The problem
Would you find each line in the entries below with the string "Value" and copy it?
### Provided data
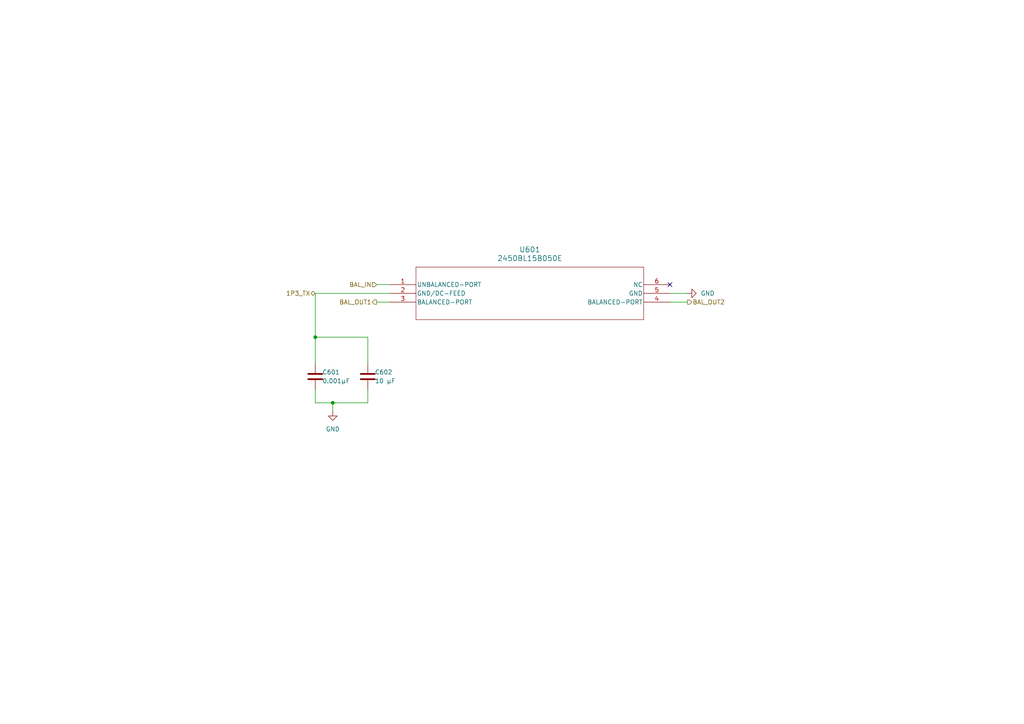
<source format=kicad_sch>
(kicad_sch
	(version 20231120)
	(generator "eeschema")
	(generator_version "8.0")
	(uuid "de8d4862-1935-48a3-b580-18eb4677cd97")
	(paper "A4")
	
	(junction
		(at 91.44 97.79)
		(diameter 0)
		(color 0 0 0 0)
		(uuid "53840ba7-1a43-4d50-af66-8c87f9112d59")
	)
	(junction
		(at 96.52 116.84)
		(diameter 0)
		(color 0 0 0 0)
		(uuid "aa72d8d6-b646-4159-a486-a3623f5f0806")
	)
	(no_connect
		(at 194.31 82.55)
		(uuid "16f80248-4af2-441b-9876-41c8475deebc")
	)
	(wire
		(pts
			(xy 194.31 85.09) (xy 199.39 85.09)
		)
		(stroke
			(width 0)
			(type default)
		)
		(uuid "1e67f845-5ece-4b52-9271-2c2cc30a0d2d")
	)
	(wire
		(pts
			(xy 91.44 113.03) (xy 91.44 116.84)
		)
		(stroke
			(width 0)
			(type default)
		)
		(uuid "3f1258ed-552f-478d-9016-92144ebb17e8")
	)
	(wire
		(pts
			(xy 109.22 87.63) (xy 113.03 87.63)
		)
		(stroke
			(width 0)
			(type default)
		)
		(uuid "497f284c-a14f-4a74-9aef-4808a0514fc2")
	)
	(wire
		(pts
			(xy 106.68 105.41) (xy 106.68 97.79)
		)
		(stroke
			(width 0)
			(type default)
		)
		(uuid "4a5d89d8-2692-41d3-a0f6-fd3e800ada40")
	)
	(wire
		(pts
			(xy 106.68 97.79) (xy 91.44 97.79)
		)
		(stroke
			(width 0)
			(type default)
		)
		(uuid "5448d536-ba6f-4e6a-a7cf-d053b5b182db")
	)
	(wire
		(pts
			(xy 91.44 85.09) (xy 91.44 97.79)
		)
		(stroke
			(width 0)
			(type default)
		)
		(uuid "58da4b60-82b2-4c54-9ea2-843e7089d29c")
	)
	(wire
		(pts
			(xy 106.68 116.84) (xy 106.68 113.03)
		)
		(stroke
			(width 0)
			(type default)
		)
		(uuid "5d5702af-c07f-46cd-ad54-7031e635586f")
	)
	(wire
		(pts
			(xy 194.31 87.63) (xy 199.39 87.63)
		)
		(stroke
			(width 0)
			(type default)
		)
		(uuid "6f44b00e-b5e3-4b63-83a8-b02727c89cd5")
	)
	(wire
		(pts
			(xy 109.22 82.55) (xy 113.03 82.55)
		)
		(stroke
			(width 0)
			(type default)
		)
		(uuid "6fd2fb71-fe9e-415c-a531-edb6f47a779f")
	)
	(wire
		(pts
			(xy 91.44 116.84) (xy 96.52 116.84)
		)
		(stroke
			(width 0)
			(type default)
		)
		(uuid "719bdeb1-d597-49bb-b74d-8d79d2a1f185")
	)
	(wire
		(pts
			(xy 91.44 85.09) (xy 113.03 85.09)
		)
		(stroke
			(width 0)
			(type default)
		)
		(uuid "754ee862-87c4-4490-929f-0598e4dae461")
	)
	(wire
		(pts
			(xy 96.52 116.84) (xy 106.68 116.84)
		)
		(stroke
			(width 0)
			(type default)
		)
		(uuid "84ff793d-12c1-4c21-bff9-0387a5488420")
	)
	(wire
		(pts
			(xy 96.52 116.84) (xy 96.52 119.38)
		)
		(stroke
			(width 0)
			(type default)
		)
		(uuid "a44644f3-5ac7-4d73-b955-ef5941bd5857")
	)
	(wire
		(pts
			(xy 91.44 97.79) (xy 91.44 105.41)
		)
		(stroke
			(width 0)
			(type default)
		)
		(uuid "f715d96a-e9f2-41dd-a574-7e6492ce2d69")
	)
	(hierarchical_label "BAL_IN"
		(shape input)
		(at 109.22 82.55 180)
		(fields_autoplaced yes)
		(effects
			(font
				(size 1.27 1.27)
			)
			(justify right)
		)
		(uuid "58cd1972-c897-4fb0-bb94-a2d1578621ac")
	)
	(hierarchical_label "BAL_OUT1"
		(shape output)
		(at 109.22 87.63 180)
		(fields_autoplaced yes)
		(effects
			(font
				(size 1.27 1.27)
			)
			(justify right)
		)
		(uuid "5dc2646a-f3ef-461c-89a3-84169ada3b49")
	)
	(hierarchical_label "1P3_TX"
		(shape bidirectional)
		(at 91.44 85.09 180)
		(fields_autoplaced yes)
		(effects
			(font
				(size 1.27 1.27)
			)
			(justify right)
		)
		(uuid "8f1ba88a-d696-4757-85bc-7aa2c3e040f7")
	)
	(hierarchical_label "BAL_OUT2"
		(shape output)
		(at 199.39 87.63 0)
		(fields_autoplaced yes)
		(effects
			(font
				(size 1.27 1.27)
			)
			(justify left)
		)
		(uuid "aae56e24-9a9c-4975-949b-fad5737185cc")
	)
	(symbol
		(lib_id "Device:C")
		(at 106.68 109.22 0)
		(unit 1)
		(exclude_from_sim no)
		(in_bom yes)
		(on_board yes)
		(dnp no)
		(uuid "0d919d58-62a0-4ae5-a677-7113d4c1bc1c")
		(property "Reference" "C602"
			(at 108.712 107.95 0)
			(effects
				(font
					(size 1.27 1.27)
				)
				(justify left)
			)
		)
		(property "Value" "10 µF"
			(at 108.712 110.49 0)
			(effects
				(font
					(size 1.27 1.27)
				)
				(justify left)
			)
		)
		(property "Footprint" "Capacitor_SMD:C_0603_1608Metric"
			(at 107.6452 113.03 0)
			(effects
				(font
					(size 1.27 1.27)
				)
				(hide yes)
			)
		)
		(property "Datasheet" "~"
			(at 106.68 109.22 0)
			(effects
				(font
					(size 1.27 1.27)
				)
				(hide yes)
			)
		)
		(property "Description" "Unpolarized capacitor"
			(at 106.68 109.22 0)
			(effects
				(font
					(size 1.27 1.27)
				)
				(hide yes)
			)
		)
		(pin "2"
			(uuid "2a6c231f-8ea6-4419-a2c2-8c3608f46ff1")
		)
		(pin "1"
			(uuid "21a249be-d598-4b82-b943-a09d60e49013")
		)
		(instances
			(project "FCOMMS_AD9361"
				(path "/2452492c-7eb1-4d8c-9f90-9558314d6e1f/bd28e2d3-ce8a-4bc7-bd9b-639a59f7ce76/5f58fb4b-95ba-4d90-a47a-598d3a917f41"
					(reference "C602")
					(unit 1)
				)
				(path "/2452492c-7eb1-4d8c-9f90-9558314d6e1f/bd28e2d3-ce8a-4bc7-bd9b-639a59f7ce76/cc99f0ff-065b-4b6b-9479-b76de20c4158"
					(reference "C902")
					(unit 1)
				)
			)
		)
	)
	(symbol
		(lib_id "power:GND")
		(at 199.39 85.09 90)
		(unit 1)
		(exclude_from_sim no)
		(in_bom yes)
		(on_board yes)
		(dnp no)
		(fields_autoplaced yes)
		(uuid "2bf205e9-31ce-4257-b0fb-245a6f759b14")
		(property "Reference" "#PWR0601"
			(at 205.74 85.09 0)
			(effects
				(font
					(size 1.27 1.27)
				)
				(hide yes)
			)
		)
		(property "Value" "GND"
			(at 203.2 85.0899 90)
			(effects
				(font
					(size 1.27 1.27)
				)
				(justify right)
			)
		)
		(property "Footprint" ""
			(at 199.39 85.09 0)
			(effects
				(font
					(size 1.27 1.27)
				)
				(hide yes)
			)
		)
		(property "Datasheet" ""
			(at 199.39 85.09 0)
			(effects
				(font
					(size 1.27 1.27)
				)
				(hide yes)
			)
		)
		(property "Description" "Power symbol creates a global label with name \"GND\" , ground"
			(at 199.39 85.09 0)
			(effects
				(font
					(size 1.27 1.27)
				)
				(hide yes)
			)
		)
		(pin "1"
			(uuid "ee83eae3-fce3-4092-a847-3089c9fd6117")
		)
		(instances
			(project "FCOMMS_AD9361"
				(path "/2452492c-7eb1-4d8c-9f90-9558314d6e1f/bd28e2d3-ce8a-4bc7-bd9b-639a59f7ce76/5f58fb4b-95ba-4d90-a47a-598d3a917f41"
					(reference "#PWR0601")
					(unit 1)
				)
				(path "/2452492c-7eb1-4d8c-9f90-9558314d6e1f/bd28e2d3-ce8a-4bc7-bd9b-639a59f7ce76/cc99f0ff-065b-4b6b-9479-b76de20c4158"
					(reference "#PWR0901")
					(unit 1)
				)
			)
		)
	)
	(symbol
		(lib_id "power:GND")
		(at 96.52 119.38 0)
		(unit 1)
		(exclude_from_sim no)
		(in_bom yes)
		(on_board yes)
		(dnp no)
		(fields_autoplaced yes)
		(uuid "9f1f2a26-d940-48e2-a7b6-1a24002c8855")
		(property "Reference" "#PWR0602"
			(at 96.52 125.73 0)
			(effects
				(font
					(size 1.27 1.27)
				)
				(hide yes)
			)
		)
		(property "Value" "GND"
			(at 96.52 124.46 0)
			(effects
				(font
					(size 1.27 1.27)
				)
			)
		)
		(property "Footprint" ""
			(at 96.52 119.38 0)
			(effects
				(font
					(size 1.27 1.27)
				)
				(hide yes)
			)
		)
		(property "Datasheet" ""
			(at 96.52 119.38 0)
			(effects
				(font
					(size 1.27 1.27)
				)
				(hide yes)
			)
		)
		(property "Description" "Power symbol creates a global label with name \"GND\" , ground"
			(at 96.52 119.38 0)
			(effects
				(font
					(size 1.27 1.27)
				)
				(hide yes)
			)
		)
		(pin "1"
			(uuid "e727c700-7efb-4c03-84fb-bc7aecc0d803")
		)
		(instances
			(project "FCOMMS_AD9361"
				(path "/2452492c-7eb1-4d8c-9f90-9558314d6e1f/bd28e2d3-ce8a-4bc7-bd9b-639a59f7ce76/5f58fb4b-95ba-4d90-a47a-598d3a917f41"
					(reference "#PWR0602")
					(unit 1)
				)
				(path "/2452492c-7eb1-4d8c-9f90-9558314d6e1f/bd28e2d3-ce8a-4bc7-bd9b-639a59f7ce76/cc99f0ff-065b-4b6b-9479-b76de20c4158"
					(reference "#PWR0902")
					(unit 1)
				)
			)
		)
	)
	(symbol
		(lib_id "2.45GHz_Balun:2450BL15B050E")
		(at 113.03 82.55 0)
		(unit 1)
		(exclude_from_sim no)
		(in_bom yes)
		(on_board yes)
		(dnp no)
		(fields_autoplaced yes)
		(uuid "b02d542e-0d25-4d8b-95f6-b6bf39ee5d31")
		(property "Reference" "U601"
			(at 153.67 72.39 0)
			(effects
				(font
					(size 1.524 1.524)
				)
			)
		)
		(property "Value" "2450BL15B050E"
			(at 153.67 74.93 0)
			(effects
				(font
					(size 1.524 1.524)
				)
			)
		)
		(property "Footprint" "2450BL15B050E_JOT"
			(at 113.03 82.55 0)
			(effects
				(font
					(size 1.27 1.27)
					(italic yes)
				)
				(hide yes)
			)
		)
		(property "Datasheet" "2450BL15B050E"
			(at 113.03 82.55 0)
			(effects
				(font
					(size 1.27 1.27)
					(italic yes)
				)
				(hide yes)
			)
		)
		(property "Description" ""
			(at 113.03 82.55 0)
			(effects
				(font
					(size 1.27 1.27)
				)
				(hide yes)
			)
		)
		(pin "6"
			(uuid "3faf1c53-e141-4a25-b19a-f6554edd2c3a")
		)
		(pin "3"
			(uuid "a5c1f526-5962-4c9d-933a-fa2ae3a1ad7a")
		)
		(pin "4"
			(uuid "9f021182-2af6-4e5d-8eb1-9b8dd09bad87")
		)
		(pin "5"
			(uuid "fb5b3914-e974-412b-853e-b7e461a817a2")
		)
		(pin "1"
			(uuid "a1940158-ca3e-47ab-b85e-fe70297fe26e")
		)
		(pin "2"
			(uuid "32def104-1b46-4373-8f30-7f2670a285f4")
		)
		(instances
			(project "FCOMMS_AD9361"
				(path "/2452492c-7eb1-4d8c-9f90-9558314d6e1f/bd28e2d3-ce8a-4bc7-bd9b-639a59f7ce76/5f58fb4b-95ba-4d90-a47a-598d3a917f41"
					(reference "U601")
					(unit 1)
				)
				(path "/2452492c-7eb1-4d8c-9f90-9558314d6e1f/bd28e2d3-ce8a-4bc7-bd9b-639a59f7ce76/cc99f0ff-065b-4b6b-9479-b76de20c4158"
					(reference "U901")
					(unit 1)
				)
			)
		)
	)
	(symbol
		(lib_id "Device:C")
		(at 91.44 109.22 0)
		(unit 1)
		(exclude_from_sim no)
		(in_bom yes)
		(on_board yes)
		(dnp no)
		(uuid "c02b8f2b-318b-4eef-b461-d4d981e7415e")
		(property "Reference" "C601"
			(at 93.472 107.95 0)
			(effects
				(font
					(size 1.27 1.27)
				)
				(justify left)
			)
		)
		(property "Value" "0.001µF"
			(at 93.472 110.49 0)
			(effects
				(font
					(size 1.27 1.27)
				)
				(justify left)
			)
		)
		(property "Footprint" "Capacitor_SMD:C_0603_1608Metric"
			(at 92.4052 113.03 0)
			(effects
				(font
					(size 1.27 1.27)
				)
				(hide yes)
			)
		)
		(property "Datasheet" "~"
			(at 91.44 109.22 0)
			(effects
				(font
					(size 1.27 1.27)
				)
				(hide yes)
			)
		)
		(property "Description" "Unpolarized capacitor"
			(at 91.44 109.22 0)
			(effects
				(font
					(size 1.27 1.27)
				)
				(hide yes)
			)
		)
		(pin "1"
			(uuid "0fdca53d-af68-472a-9ca3-cb068bb57371")
		)
		(pin "2"
			(uuid "376ed7f2-ab9c-493f-a4c0-65c7e91cec87")
		)
		(instances
			(project "FCOMMS_AD9361"
				(path "/2452492c-7eb1-4d8c-9f90-9558314d6e1f/bd28e2d3-ce8a-4bc7-bd9b-639a59f7ce76/5f58fb4b-95ba-4d90-a47a-598d3a917f41"
					(reference "C601")
					(unit 1)
				)
				(path "/2452492c-7eb1-4d8c-9f90-9558314d6e1f/bd28e2d3-ce8a-4bc7-bd9b-639a59f7ce76/cc99f0ff-065b-4b6b-9479-b76de20c4158"
					(reference "C901")
					(unit 1)
				)
			)
		)
	)
)

</source>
######
Problem solution
		(property "Value" "10 µF"
		(property "Value" "GND"
		(property "Value" "GND"
		(property "Value" "2450BL15B050E"
		(property "Value" "0.001µF"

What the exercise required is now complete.